§ 作業指示: 下にある中小企業投資促進税制の本文から、「以前紹介させて頂きました「生産性向上設備投資促進税制」の後編です!」から「4. 対象となる設備(3つの税制の違い)」までの部分を一字も変えずに書き写してもらえますか。

----- 本文抜粋

中小企業投資促進税制の上乗せ措置|設備投資を行った時のさらなる優遇税制

以前紹介させて頂きました「生産性向上設備投資促進税制」の後編です!
「生産性向上設備投資促進税制」の新設に伴って、従来からの「中小企業投資促進税制」(以下「中促」)がさらに手厚くなって中小企業投資促進税制の上乗せ措置(以下「中促の上乗せ措置」)という優遇措置が登場しています。
設備投資を行った場合、「生産性向上設備投資促進税制」・「中促」・「中促の上乗せ措置」の3つのどれかに当てはまる可能性がありますが、それぞれどう違うのでしょうか。その3つの中でも一番手厚い「中促の上乗せ措置」(即時償却又は最大10%の税額控除が適用)を今回は紹介致します!

中小企業投資促進税制の上乗せ措置について

  1. 制度の概要
  2. 適用要件
  3. 取得価格要件
  4. 対象となる設備(3つの税制の違い)

----------
----- 提供データ

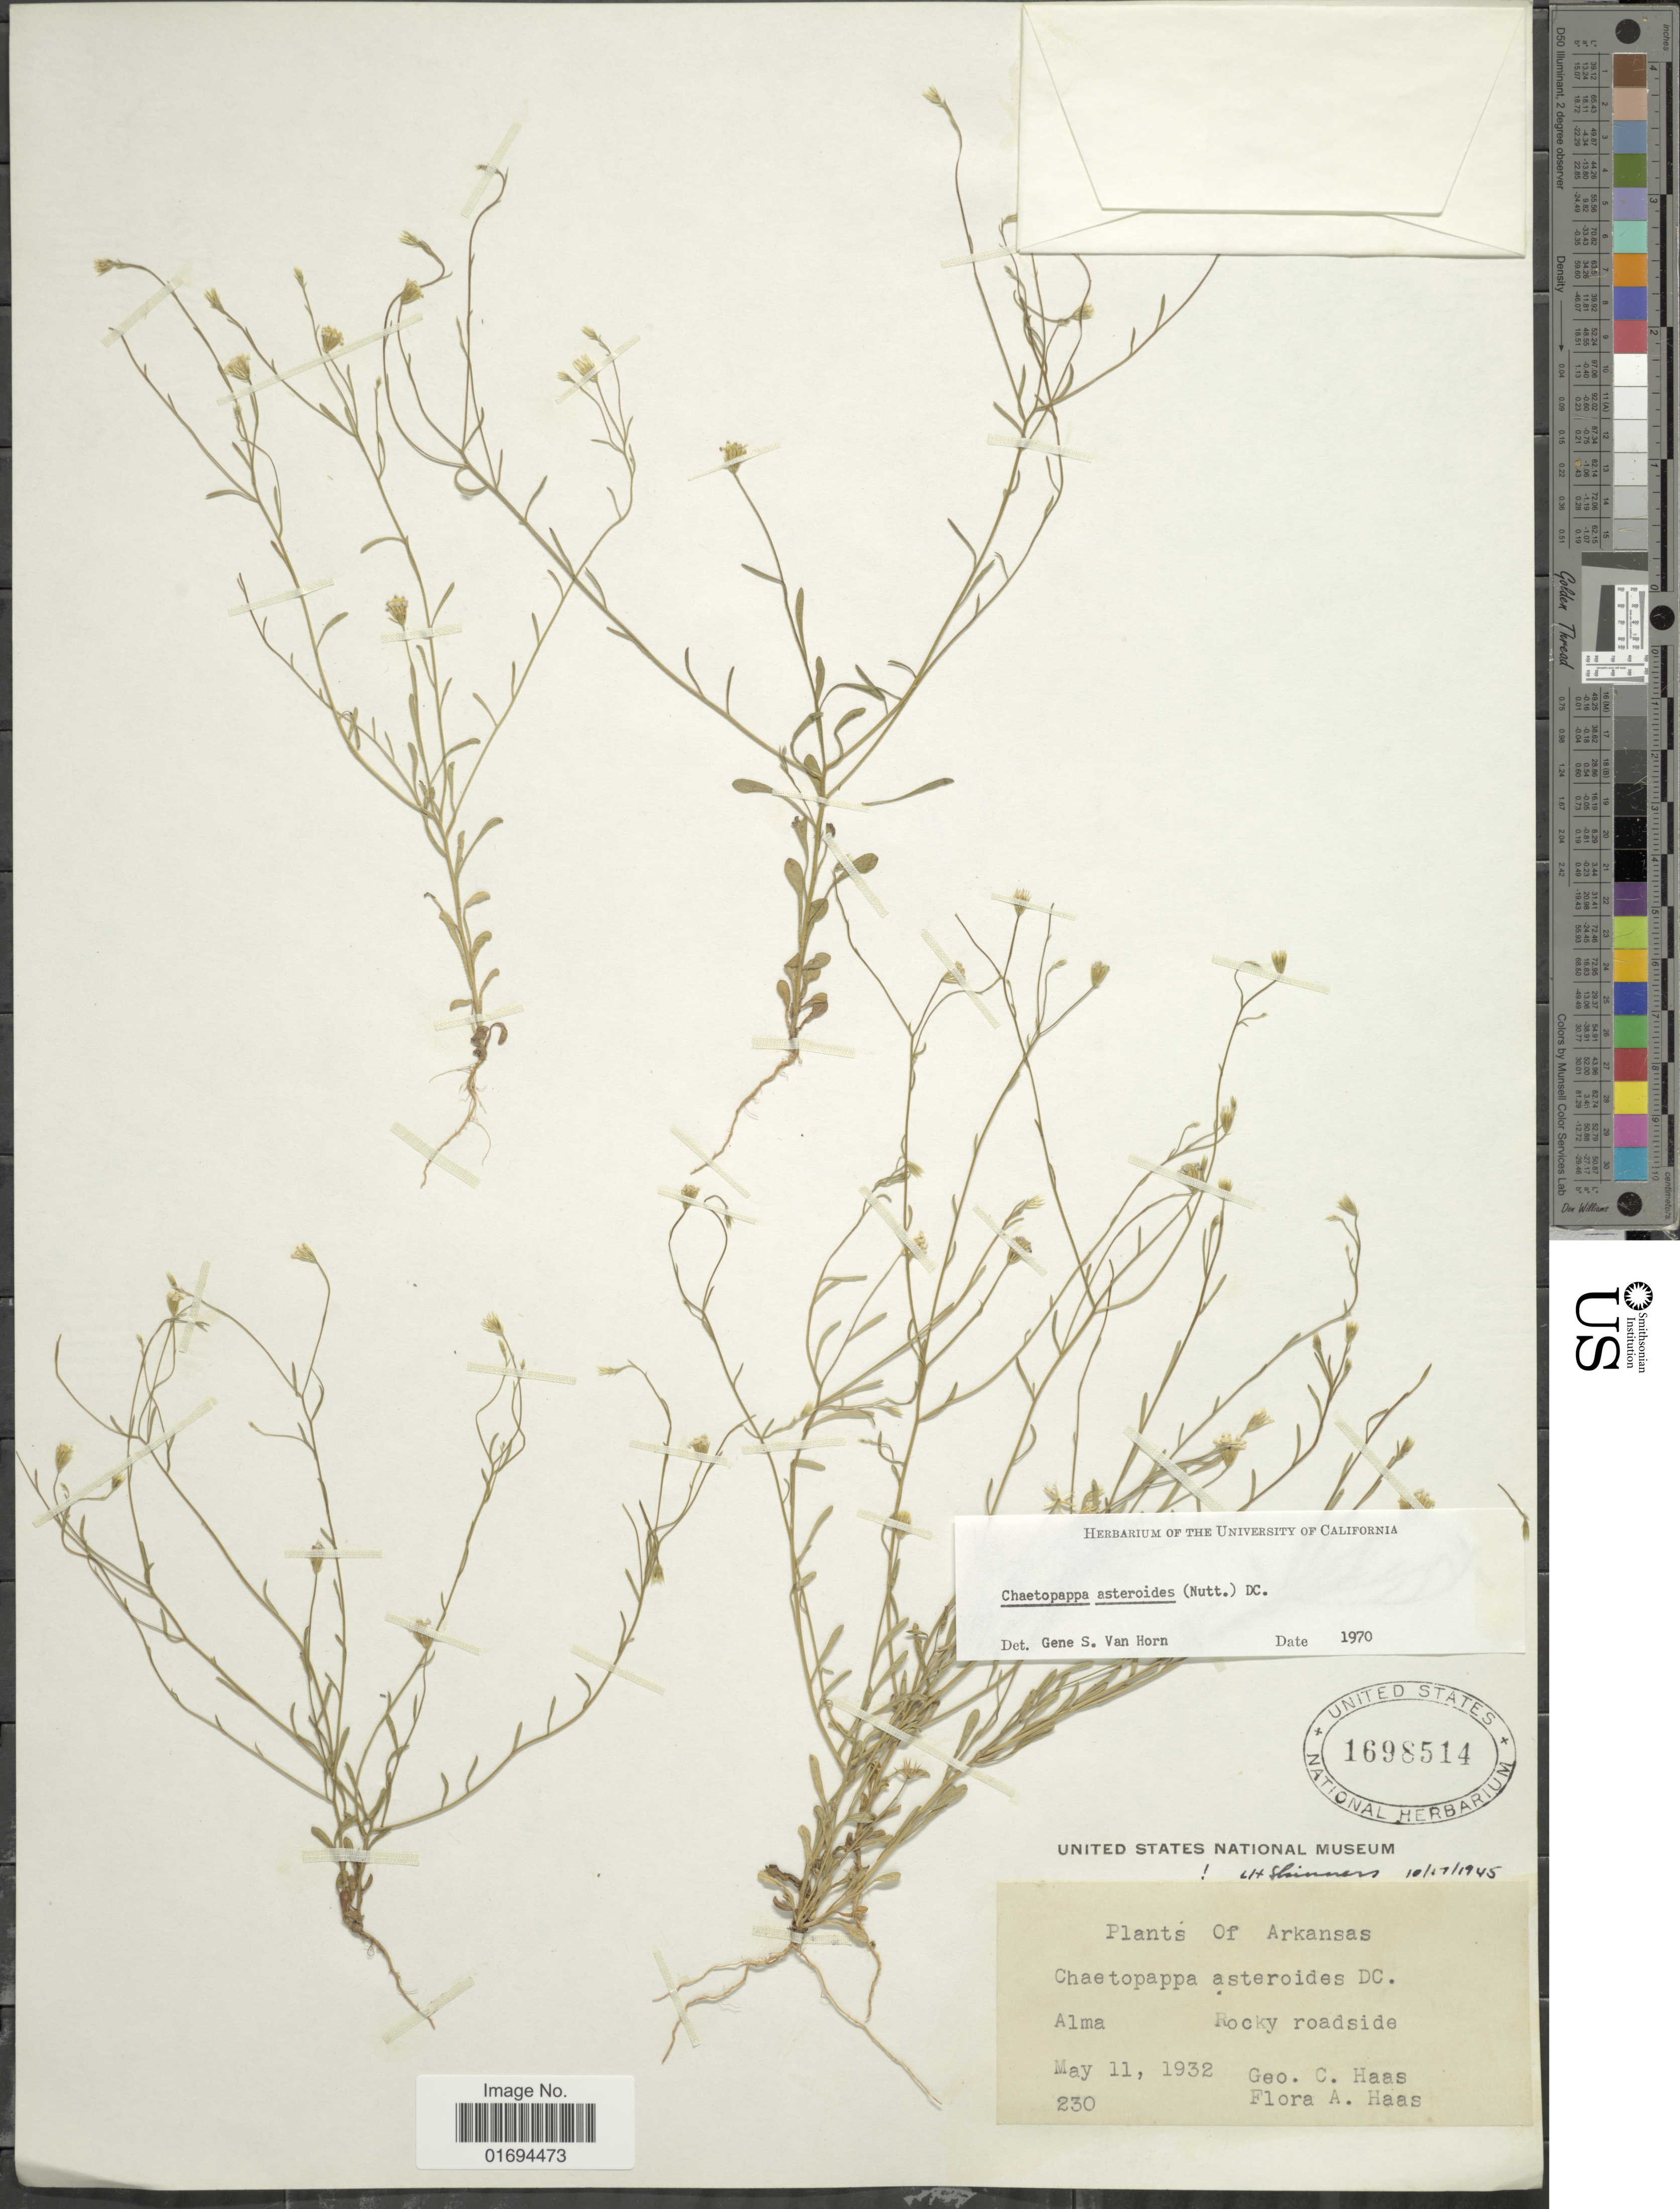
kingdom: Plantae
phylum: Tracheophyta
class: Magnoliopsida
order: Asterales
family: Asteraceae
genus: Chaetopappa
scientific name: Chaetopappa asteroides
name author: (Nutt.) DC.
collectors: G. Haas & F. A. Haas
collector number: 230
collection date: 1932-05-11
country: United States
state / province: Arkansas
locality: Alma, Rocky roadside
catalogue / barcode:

----------

§ 模範解答:
以前紹介させて頂きました「生産性向上設備投資促進税制」の後編です!
「生産性向上設備投資促進税制」の新設に伴って、従来からの「中小企業投資促進税制」(以下「中促」)がさらに手厚くなって中小企業投資促進税制の上乗せ措置(以下「中促の上乗せ措置」)という優遇措置が登場しています。
設備投資を行った場合、「生産性向上設備投資促進税制」・「中促」・「中促の上乗せ措置」の3つのどれかに当てはまる可能性がありますが、それぞれどう違うのでしょうか。その3つの中でも一番手厚い「中促の上乗せ措置」(即時償却又は最大10%の税額控除が適用)を今回は紹介致します!

中小企業投資促進税制の上乗せ措置について

  1. 制度の概要
  2. 適用要件
  3. 取得価格要件
  4. 対象となる設備(3つの税制の違い)